Oil sector reform beckons

During the Buhari-led administration, policy advice from international development agencies revolved around the removal of the petrol subsidy and the elimination of the multi-tiered exchange rate system.

The implementation of these reforms by the new Tinubu-led administration has been driving the wave of optimism expressed by these agencies about Nigeria’s business environment.

Bank of America’s (BoA) analysis of Nigeria demonstrates this viewpoint. The US-based bank noted that President Bola Tinubu’s political influence has successfully led to the removal of fuel subsidies and the floatation of the naira, without any societal uproar.

The bank predicts that, with the current momentum, Tinubu’s next significant move will be to eliminate oil theft by overhauling the security sector and involving host communities.

According to the bank, if this strategy proves effective, it could raise Nigeria’s crude oil production to 1.6mb/d in 12-18 months from the present 1.2mb/d, barring OPEC limits, and combining this with the operation of the Dangote refinery would indicate a potential structural enhancement in Nigeria’s economic prospects.

But some other analysts are less optimistic as BoA was about the country’s oil and gas sector reforms and prosperity. According to them, the country’s oil infrastructure is limited in capacity as many would require a complete overhaul to operate near the nameplate capacity, which would require more than the projected timeframe.

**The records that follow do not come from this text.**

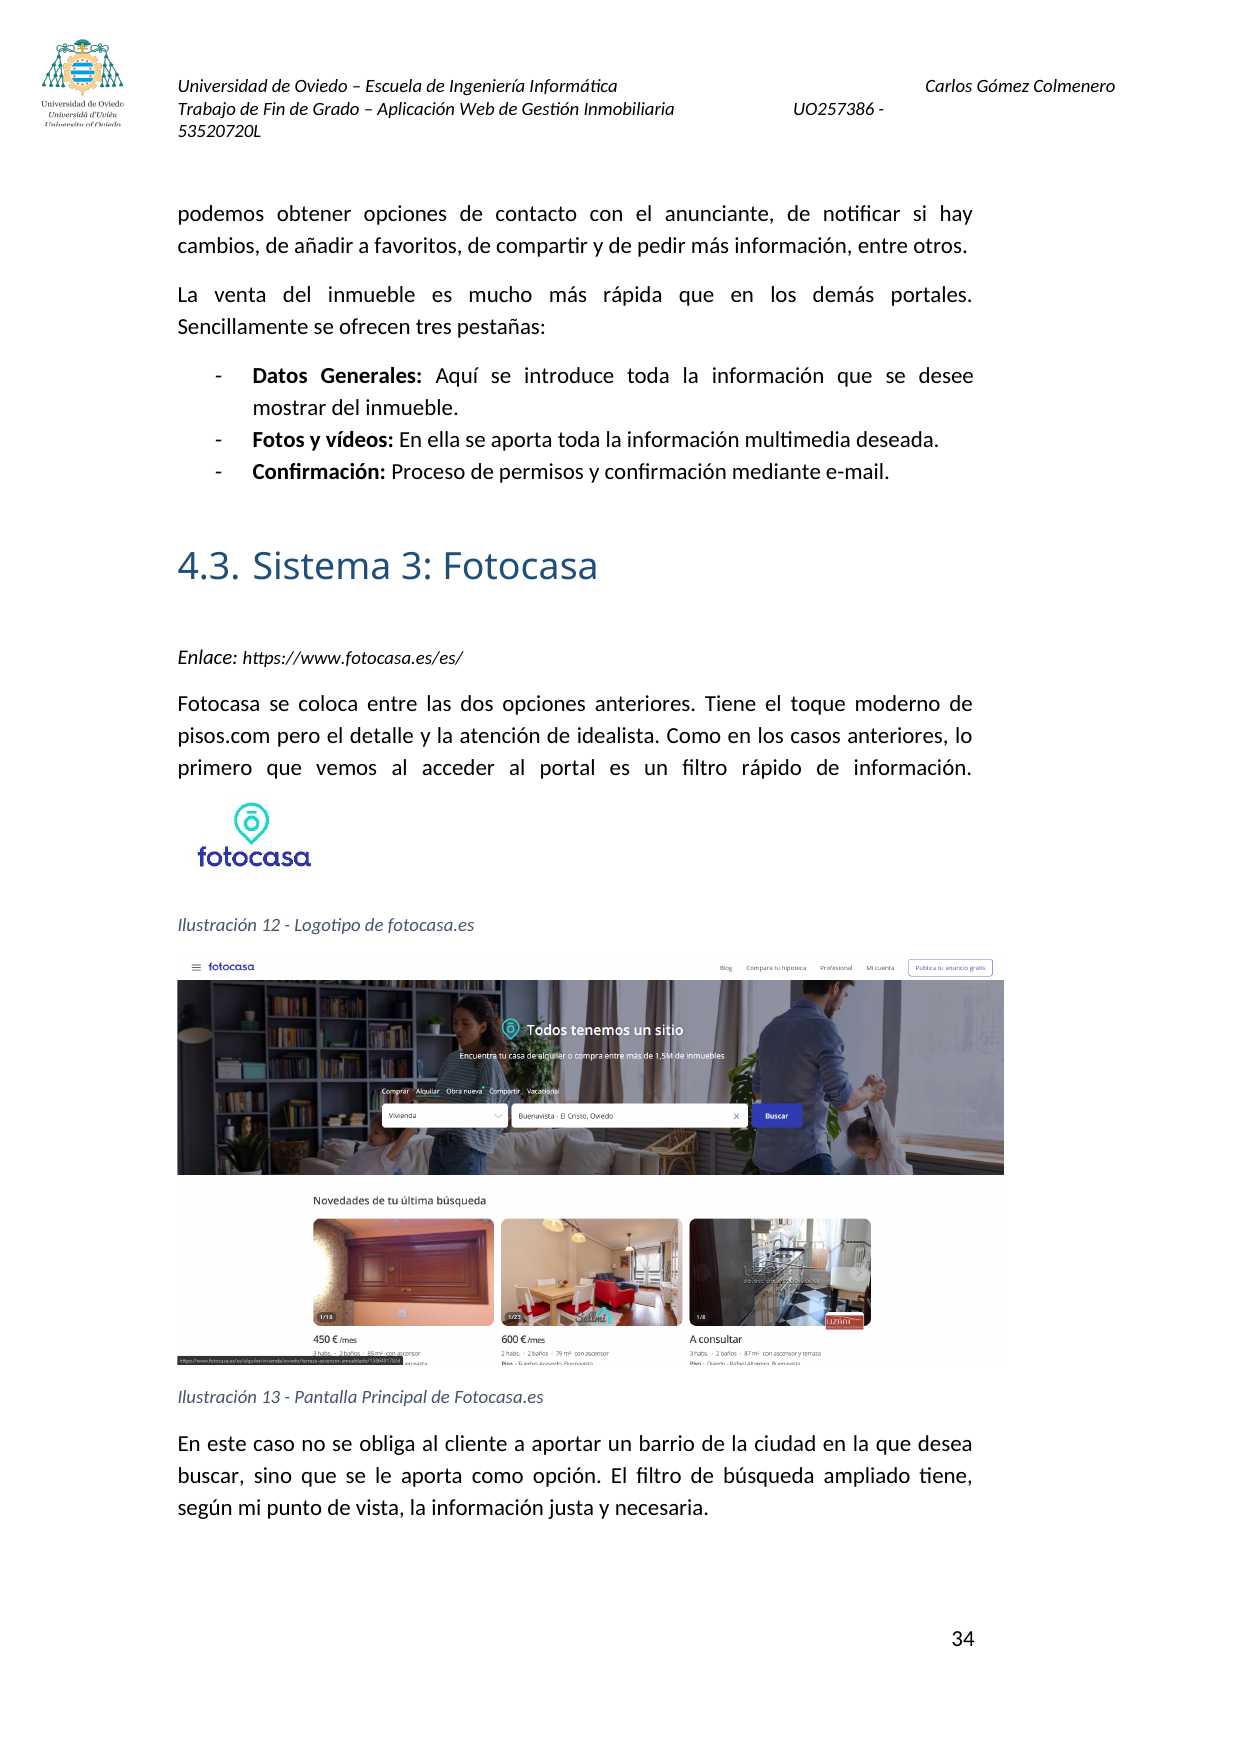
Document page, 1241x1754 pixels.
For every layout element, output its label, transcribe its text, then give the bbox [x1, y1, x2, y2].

list Datos Generales: Aquí se introduce toda la información que se desee mostrar del inmueble. [215, 361, 974, 421]
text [177, 199, 974, 259]
text En este caso no se obliga al cliente a aportar un barrio de la ciudad en la que desea buscar, sino que se le aporta como opción. El filtro de búsqueda ampliado tiene, según mi punto de vista, la información justa y necesaria. [177, 1429, 974, 1522]
list Confirmación: Proceso de permisos y confirmación mediante e-mail. [215, 457, 974, 485]
list Fotos y vídeos: En ella se aporta toda la información multimedia deseada. [215, 425, 974, 453]
text Ilustración - Pantalla Principal de Fotocasa.es [177, 1385, 974, 1408]
text Enlace: https://www.fotocasa.es/es/ [177, 644, 974, 670]
subtitle Sistema 3: Fotocasa [177, 539, 974, 591]
text Ilustración - Logotipo de fotocasa.es [177, 913, 974, 936]
picture [36, 38, 124, 126]
text La venta del inmueble es mucho más rápida que en los demás portales. Sencillamente se ofrecen tres pestañas: [177, 280, 974, 340]
text Fotocasa se coloca entre las dos opciones anteriores. Tiene el toque moderno de pisos.com pero el detalle y la atención de idealista. Como en los casos anteriores, lo primero que vemos al acceder al portal es un filtro rápido de información. [177, 689, 974, 892]
picture [177, 957, 1004, 1365]
picture [177, 785, 331, 893]
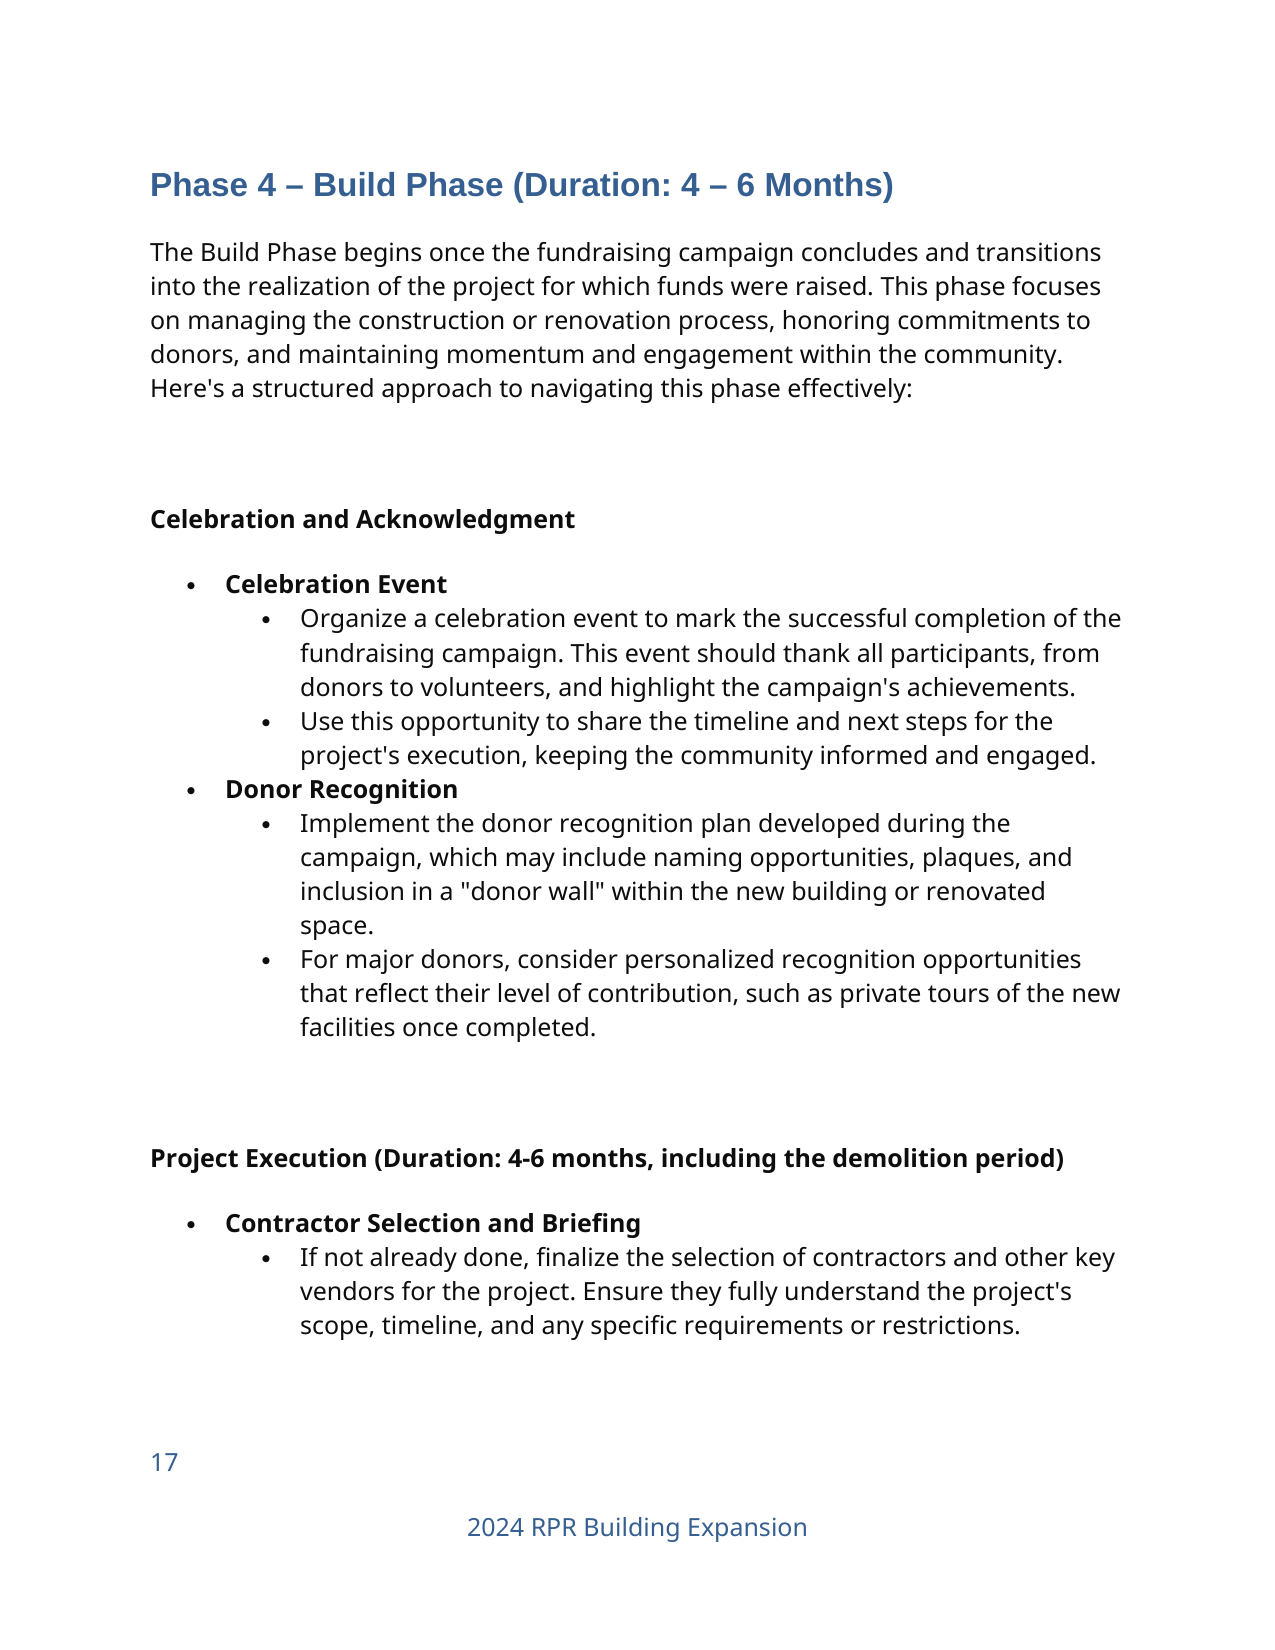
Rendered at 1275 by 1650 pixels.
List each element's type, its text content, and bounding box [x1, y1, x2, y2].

subtitle Phase 4 – Build Phase (Duration: 4 – 6 Months) [150, 165, 1125, 204]
text The Build Phase begins once the fundraising campaign concludes and transitions into the realization of the project for which funds were raised. This phase focuses on managing the construction or renovation process, honoring commitments to donors, and maintaining momentum and engagement within the community. Here's a structured approach to navigating this phase effectively: [150, 235, 1125, 405]
list For major donors, consider personalized recognition opportunities that reflect their level of contribution, such as private tours of the new facilities once completed. [262, 942, 1125, 1044]
list Implement the donor recognition plan developed during the campaign, which may include naming opportunities, plaques, and inclusion in a "donor wall" within the new building or renovated space. [262, 806, 1125, 942]
list Use this opportunity to share the timeline and next steps for the project's execution, keeping the community informed and engaged. [262, 703, 1125, 771]
list Contractor Selection and Briefing [187, 1206, 1125, 1240]
list Donor Recognition [187, 771, 1125, 806]
text Project Execution (Duration: 4-6 months, including the demolition period) [150, 1141, 1125, 1174]
list Organize a celebration event to mark the successful completion of the fundraising campaign. This event should thank all participants, from donors to volunteers, and highlight the campaign's achievements. [262, 601, 1125, 703]
list If not already done, finalize the selection of contractors and other key vendors for the project. Ensure they fully understand the project's scope, timeline, and any specific requirements or restrictions. [262, 1240, 1125, 1342]
list Celebration Event [187, 567, 1125, 601]
text Celebration and Acknowledgment [150, 502, 1125, 536]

Also, Nigeria’s oil theft cartel is said to have extended beyond the security architecture and host communities. It has become an organized parallel industry that includes security personnel, oil companies, supply chain partners, and host communities, among others, with sophisticated infrastructure, which could undermine reforms targeted at certain segments.

Moreso, they said years of many challenges, such as the high cost of production and unmet export obligations, may have weakened the prospect of Nigeria’s crude oil in the international market.

Analysts believe a more holistic approach that combines regulatory actions, technology, and institutional reforms should, however, deliver short to medium success.

Meanwhile, analysts reckon that the operation of the Dangote refinery will not significantly bring down petroleum product prices but could provide price cushions as the company will also operate in the global high-cost environment.

Electricity generation drops

Notwithstanding, with the mixed fallouts from the policy statements so far, Nigeria’s electricity sector remained negative.

Average electricity generation dropped month-on-month, MoM, by 3.8 per cent to 4,003.4 megawatts, MW in June 2023, from an average of 4,161MW recorded in the preceding month of May 2023.

This was based on data obtained by Vanguard from the Nigeria Electricity System Operator, the semi-autonomous arm of the Transmission Company of Nigeria, TCN.

Checks by Vanguard indicated that less than 4,000MW was transmitted and distributed daily to consumers, including households and organisations, a development that compelled many to generate their independent power at a higher cost.

The high cost of independent power generation by households and organisations was not only because of the high price of diesel currently hovering at over N600 per litre, but also the higher cost of petrol in the past one month.